Tuesday, 17 December 2013

Windows Phone 8 has Instragram and Waze, but is it enough?

So about a month ago, Windows Phone 8 finally got a breakthrough. One of the most used apps in the world, Instagram, finally arrived on the third platform for mobile.

Source: Windows Phone Central
It is a huge deal, of course, since Nokia (the biggest and frankly, the only company who is still making Windows Phone because well, it has been bought buy Microsoft) is doing a hell of a job making their Lumia phones. The Lumia 900, 920 and 1020 produce superb photos. It was quite sad that it as without this essential application (for most) for quite some time now.

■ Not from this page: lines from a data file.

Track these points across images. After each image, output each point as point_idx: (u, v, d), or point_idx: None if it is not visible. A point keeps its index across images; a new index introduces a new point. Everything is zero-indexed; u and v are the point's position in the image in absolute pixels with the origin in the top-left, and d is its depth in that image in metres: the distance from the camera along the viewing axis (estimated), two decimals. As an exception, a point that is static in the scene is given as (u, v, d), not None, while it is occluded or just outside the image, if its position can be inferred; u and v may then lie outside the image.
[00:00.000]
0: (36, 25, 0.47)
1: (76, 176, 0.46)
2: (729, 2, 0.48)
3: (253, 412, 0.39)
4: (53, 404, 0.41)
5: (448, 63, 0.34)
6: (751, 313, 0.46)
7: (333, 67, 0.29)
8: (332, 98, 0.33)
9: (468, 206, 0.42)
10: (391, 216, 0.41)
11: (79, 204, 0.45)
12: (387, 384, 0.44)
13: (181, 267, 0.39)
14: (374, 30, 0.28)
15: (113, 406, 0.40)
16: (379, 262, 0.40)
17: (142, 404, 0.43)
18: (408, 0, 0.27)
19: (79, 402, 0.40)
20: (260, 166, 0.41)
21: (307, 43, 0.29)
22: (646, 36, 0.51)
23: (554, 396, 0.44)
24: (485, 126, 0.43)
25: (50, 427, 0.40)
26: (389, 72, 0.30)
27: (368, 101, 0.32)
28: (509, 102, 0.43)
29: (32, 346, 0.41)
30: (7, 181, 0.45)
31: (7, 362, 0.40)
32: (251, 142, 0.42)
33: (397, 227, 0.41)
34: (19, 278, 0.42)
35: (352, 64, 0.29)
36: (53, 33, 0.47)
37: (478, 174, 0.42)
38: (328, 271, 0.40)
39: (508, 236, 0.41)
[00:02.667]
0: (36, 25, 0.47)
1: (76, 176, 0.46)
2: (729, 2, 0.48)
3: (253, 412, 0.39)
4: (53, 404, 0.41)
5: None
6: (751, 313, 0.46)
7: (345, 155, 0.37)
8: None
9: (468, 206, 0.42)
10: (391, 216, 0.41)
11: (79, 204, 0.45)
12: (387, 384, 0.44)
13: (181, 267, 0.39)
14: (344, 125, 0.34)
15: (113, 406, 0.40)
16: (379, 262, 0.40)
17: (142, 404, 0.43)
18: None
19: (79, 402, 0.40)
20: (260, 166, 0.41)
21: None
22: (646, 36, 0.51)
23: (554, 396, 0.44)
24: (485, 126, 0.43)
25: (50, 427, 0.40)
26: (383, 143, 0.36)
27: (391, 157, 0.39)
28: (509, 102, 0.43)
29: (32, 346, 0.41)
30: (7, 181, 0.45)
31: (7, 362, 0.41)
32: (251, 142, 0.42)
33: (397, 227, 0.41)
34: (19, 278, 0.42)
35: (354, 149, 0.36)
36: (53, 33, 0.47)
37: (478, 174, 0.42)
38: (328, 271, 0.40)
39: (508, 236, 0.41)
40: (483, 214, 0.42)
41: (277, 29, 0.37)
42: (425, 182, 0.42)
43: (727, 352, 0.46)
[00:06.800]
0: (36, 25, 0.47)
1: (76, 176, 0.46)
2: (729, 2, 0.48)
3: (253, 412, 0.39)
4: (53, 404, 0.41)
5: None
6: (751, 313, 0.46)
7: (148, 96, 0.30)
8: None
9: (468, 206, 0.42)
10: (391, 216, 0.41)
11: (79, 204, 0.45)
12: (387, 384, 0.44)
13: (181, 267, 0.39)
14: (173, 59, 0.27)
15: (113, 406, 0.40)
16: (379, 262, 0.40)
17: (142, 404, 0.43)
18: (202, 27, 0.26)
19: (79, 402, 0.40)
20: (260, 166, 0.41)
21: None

Also, Waze is here too. With a score north of 50 million downloads on Google Playstore, you cannot underestimate this app even when Lumia phones come equipped with the superb Nokia HERE. Apps are coming to Windows Phone, and they are not stopping.

Speaking about Nokia, if only Nokia did not go down this path, they might even be a serious contender to Apple in terms of quality phones. I know that Samsung is killing the market with their phones, but we all know that deep down inside, we want another Nokia phone.

So yes, if you are on the market looking for a phone right now, and haven't invested heavily in the Apple App Store or Google Playstore, and you are okay with experimenting with a new platform, then this is the mobile OS that you might want to look at. Nokia's built quality and WP8's fluidity is unmatched for phones below MYR 1000 in my opinion.

However, here's why I will not buy a Windows Phone at the moment:

Ugly user interface: Yes, it might be refreshing the first few weeks you got it. But to me, it is mostly thanks to the awesome screens that comes with Lumia phones, not the OS itself. Once you get over the simple UI, you are stuck with a dreary black background.

I snapped within minutes of using the Metro interface on my desktop. So, be assured that I would not want that on my phone which I use 4-6 hours per day.

Lack of Google support: Let's face it. The coolest things a phone can do is somewhat related to Google. And Google's refusal to acknowledge this platform is one of its most glaring flaw.

Microsoft: For pushing Bing to me whenever it can. And for taking away the Start Menu button in Windows 8 and teased about putting it back in 8.1, then never did.

BSOD: I do not think it is necessary to elaborate on this.